India’s boycott of Chinese manufacturing and Chinese apps is detrimental to its own development, because India is the weaker side and China is the stronger side. Maintaining contact with the strong is very important to enhance competitiveness. Concerns about the potential failure or elimination of local enterprises can be addressed through certain kinds of support to weaker domestic enterprises. But it is definitely not beneficial for competition to allow foreign enterprises to withdraw from the domestic market. The boycott of China can bring benefits to Indian companies in the short term, and they will work with other foreign companies to fill the gap left by Chinese companies.

🎖Tech trade wars and great powers: China must invest well in indigenous tech but purchases should be based on competitiveness, not origin

Enterprises and industries are the blood machinery of a country. The country that obtains stronger competitiveness makes faster progress, which generates more capital investment for military, science and technology, education, infrastructure, etc. This country can finally win in the competition between nations.

Whether the United States refuses a group of Chinese technology companies to enter the U.S. market, or the U.S. prohibits the provision of advanced U.S. technology products to a group of top Chinese companies in the form of an entity list, or whether the U.S. plans to block TikTok, the purpose is to slow down the competitiveness of Chinese companies…

For us to deal with the US trade war and technology war, enhancing the global competitiveness of Chinese companies is the highest priority. In addition to increasing R&D investment in key technology fields, we must also realize that de-Americanisation does not mean closing up it means to improve the competitiveness of domestic enterprises. keeping the strongest competitors in China can we make fastest progress.

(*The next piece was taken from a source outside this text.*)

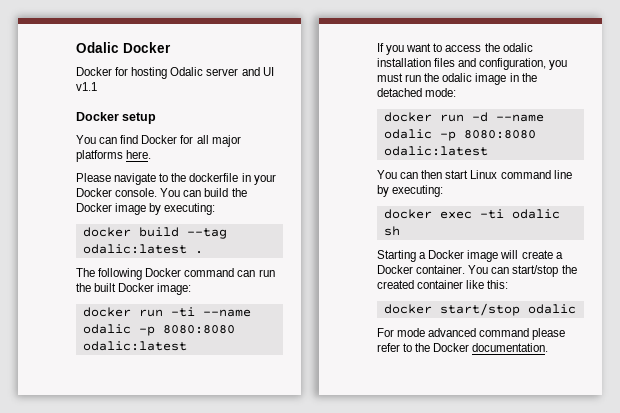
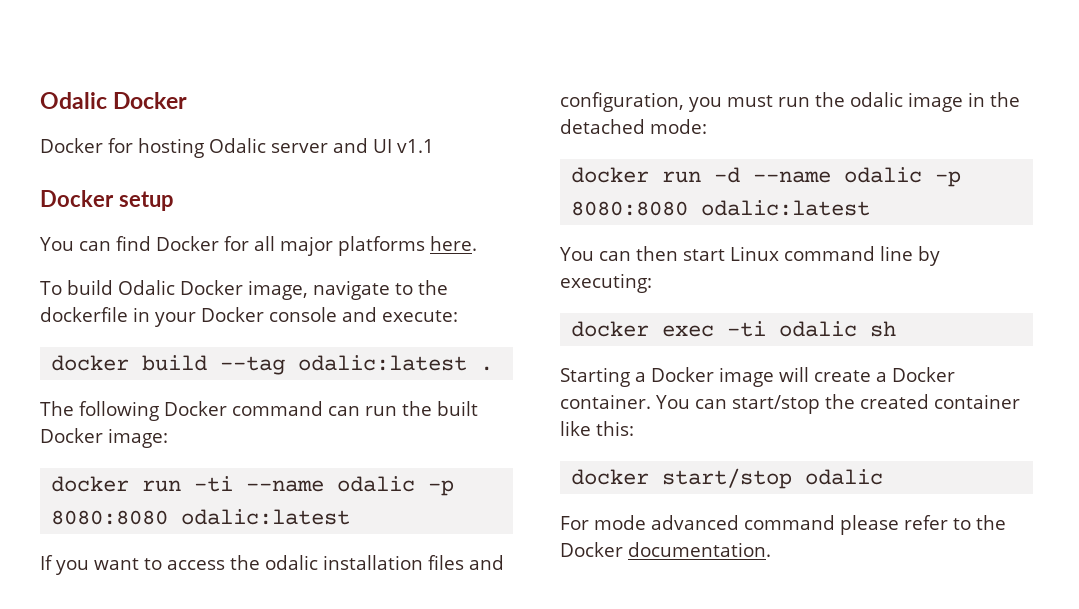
[76,173,111,182] Please -> [40,280,308,300] To build Odalic Docker image,
[115,188,247,197] [76,203,216,215] console. You can build the Docker image by executing: -> [269,307,458,322] console and execute:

🇺🇸🇨🇳Impact of US tariffs on Chinese exports

The Sino-US trade war started in March 2018. According to China Customs statistics: China’s total export value of goods in 2017 was 15.33 trillion yuan; in 2018, exports were 16.42 trillion yuan, an increase of 7.1%; exports in 2019 were 17.23 trillion yuan, an increase of 5 %. That is to say, calculated in RMB, China's total export value in 2019 is still 1.9 trillion yuan more than that in 2017, an increase of 12.4%. If the devaluation of the renminbi is considered, in terms of U.S. dollars, my country’s total exports in 2017 were 2.279 trillion US dollars, and in 2019, the total exports were 2.498 trillion US dollars. From January to July 2020, even in the face of domestic and foreign pandemic, China Customs data shows that China's exports in US dollars from January to July fell by 4.8% year-on-year, and in July it even increased by 7.2%. The United States has already imposed tariffs on almost 100% of China's imported goods (tariff exemptions applications aside). To pull off such a performance in the face of a pandemic surpasses everyone's expectations.